Lo explicó muy bien Jonathan Swift:
«Cuando surge un villano en el mundo se le puede reconocer por este
signo: no hay estercolero en el que no hoce».
La última de Rufián, o quizá la
penúltima, porque no para, consistió en ir a Alsasua, uno de los
pueblos malditos que hay en España, en el que los bildutarras
imponen su ley. Ha ido, como no podía ser de otra manera, a
demostrar sus simpatías a esa multitud gallinácea que apalizó sin
piedad a cuatro personas indefensas, dos hombres y dos mujeres, por
la simple razón de que los hombres eran guardias civiles. Dos fueron
las mujeres agredidas y además de forma continuada, la agresión no
acabó con la paliza, sino que posteriormente siguieron los
hostigamientos. Las feminazis, esas que se desgañitaban empujando a
Juana Rivas hacia el abismo, en este caso no han dicho nada, y
seguramente es mejor así. Las damas del actual gobierno tampoco.

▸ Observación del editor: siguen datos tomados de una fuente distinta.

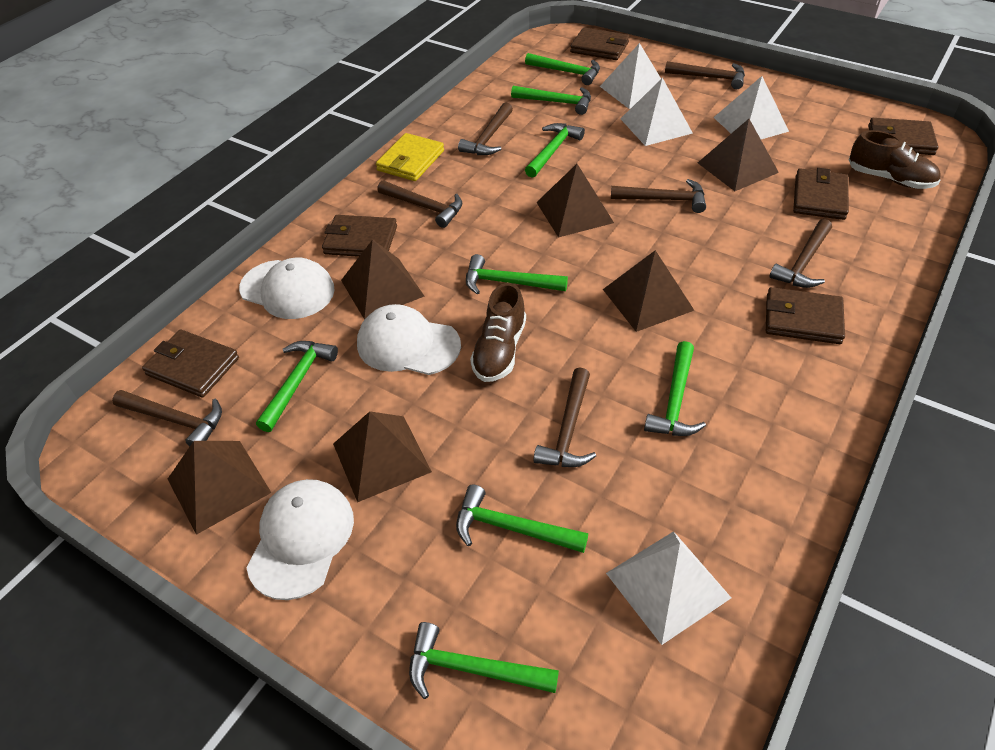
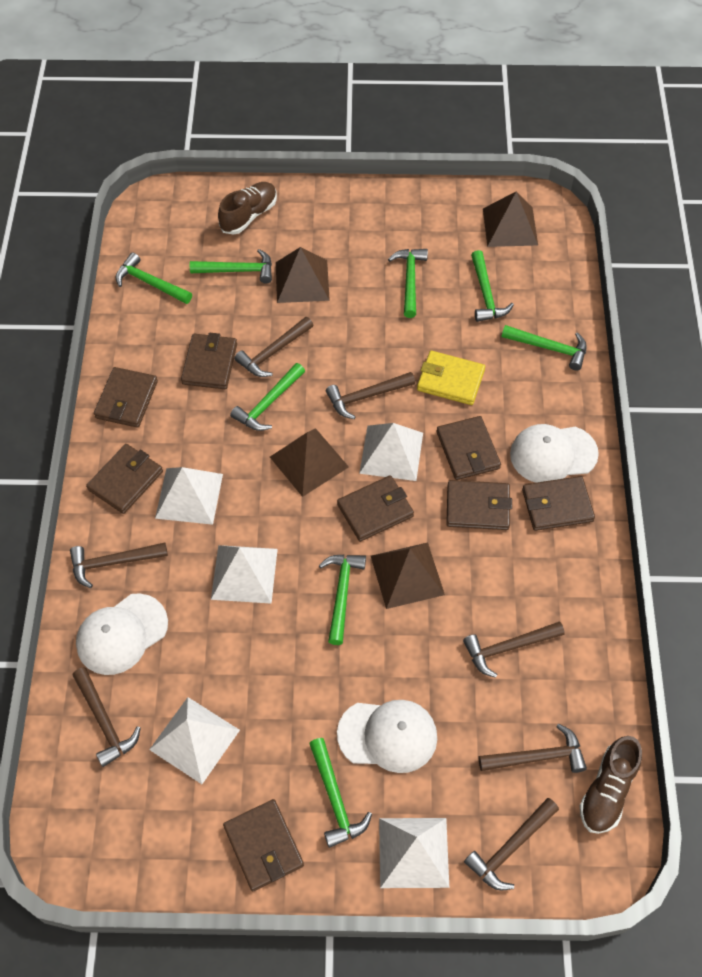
brown pyramid: 6 -> 4
brown wallet: 6 -> 8
white pyramid: 4 -> 5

Rufián fue a Alsasua a ofender a las víctimas y con ellas a todos
los demócratas. Un demócrata es alguien que respeta las leyes y,
por tanto, a los demás ciudadanos, paga sus impuestos y vive de su
trabajo. Hay mucho caradura al que no le importa hacer el mal, o el
ridículo, con el fin de vivir a costa de los demás. Cuando un
demócrata se dedica a la política, como es el caso de Karl Jacobi,
propone soluciones.
Rufián puede ponerse en contra de las
víctimas porque intuye que nunca lo será. Siempre estará en el
lado de los que dan las palizas, no en el de quienes las reciben. Ese
pensamiento le permite burlarse de las cuatro víctimas de los
salvajes de Alsasua, que además ahora, como suelen hacer todos los
malvados, quitan importancia a su bestial y multitudinaria agresión.
¿Podemos deducir que si llega a estar Rufián en el sitio también
habría dado patadas a las víctimas cuando estaban en el suelo?